Insufficient takeaway capacity has caused bottlenecks for Arkoma Basin gas and led to oversized basis differentials. This should be alleviated by several pipeline projects expected to come into service starting in the second quarter of this year. With more capacity coming into service, such as the Gulf Crossing, Midcontinent Express, and Boardwalk (Phase 2) Pipelines, differentials are expected to be cut in half or more, a big uplift for economics in the play. Boardwalk Pipeline Partners’ Gulf South pipeline expansion and Gulf Crossing pipeline, the MidContinent Express pipeline, and other projects will add 6.6 Bcf/d of capacity, moving Arkoma Basin and other gas into higher-priced southeast and eastern markets.
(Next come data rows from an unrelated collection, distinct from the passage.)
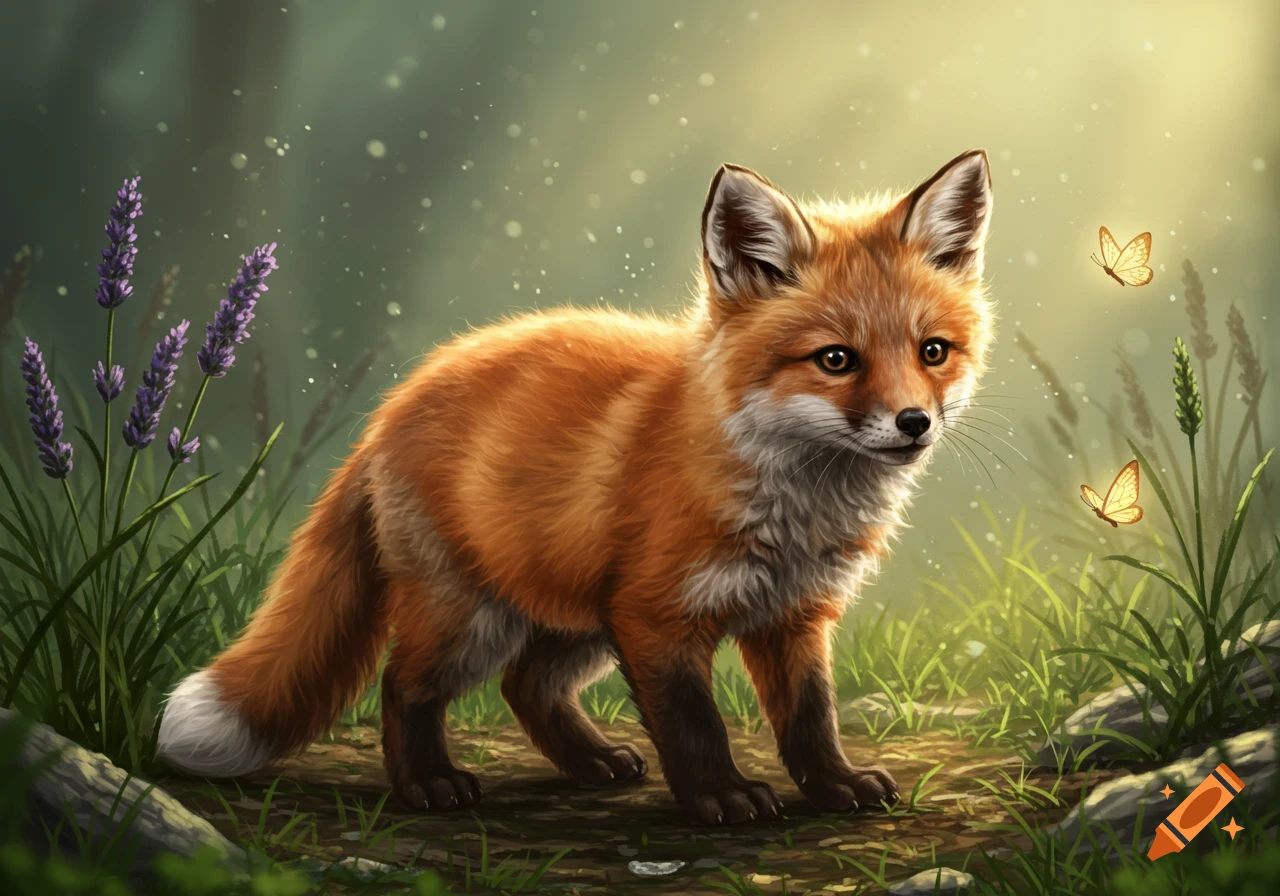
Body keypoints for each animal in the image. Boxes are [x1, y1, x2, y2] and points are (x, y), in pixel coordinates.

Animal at [156, 148, 995, 825]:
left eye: (932, 351)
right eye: (835, 360)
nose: (914, 423)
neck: (791, 506)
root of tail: (393, 404)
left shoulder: (793, 616)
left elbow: (810, 719)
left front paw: (833, 786)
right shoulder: (658, 618)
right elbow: (696, 724)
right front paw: (719, 798)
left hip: (577, 621)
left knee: (525, 687)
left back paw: (592, 763)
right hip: (473, 619)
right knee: (403, 684)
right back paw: (426, 784)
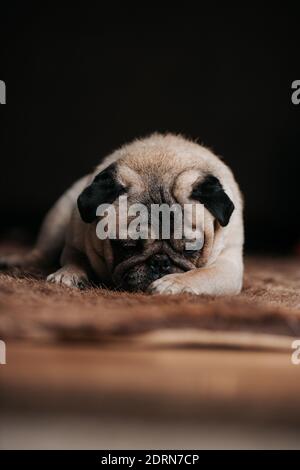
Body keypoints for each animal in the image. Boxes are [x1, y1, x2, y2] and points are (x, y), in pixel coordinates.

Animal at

One aspect an individual company can control in the economic hierarchy is drilling an efficient well. Southwestern, for example, has reduced Fayetteville spud to spud time from 16 days at the beginning of 2008 to 13 days in fourth-quarter 2008. As can be seen in the chart on the previous page, driving costs down can be a big boost for the economics of a play. Newfield’s average cost to drill and complete a lateral foot in the Woodford has fallen 42% since 2007. Driving the cost reductions have been faster drilling times, the increased use of more efficient pad drilling, completion advances such as requiring less frac fluids, and increased lateral lengths. Although longer lateral wells cost more on an absolute basis, the F&D cost on a unit basis (per Mcf/e) is lower.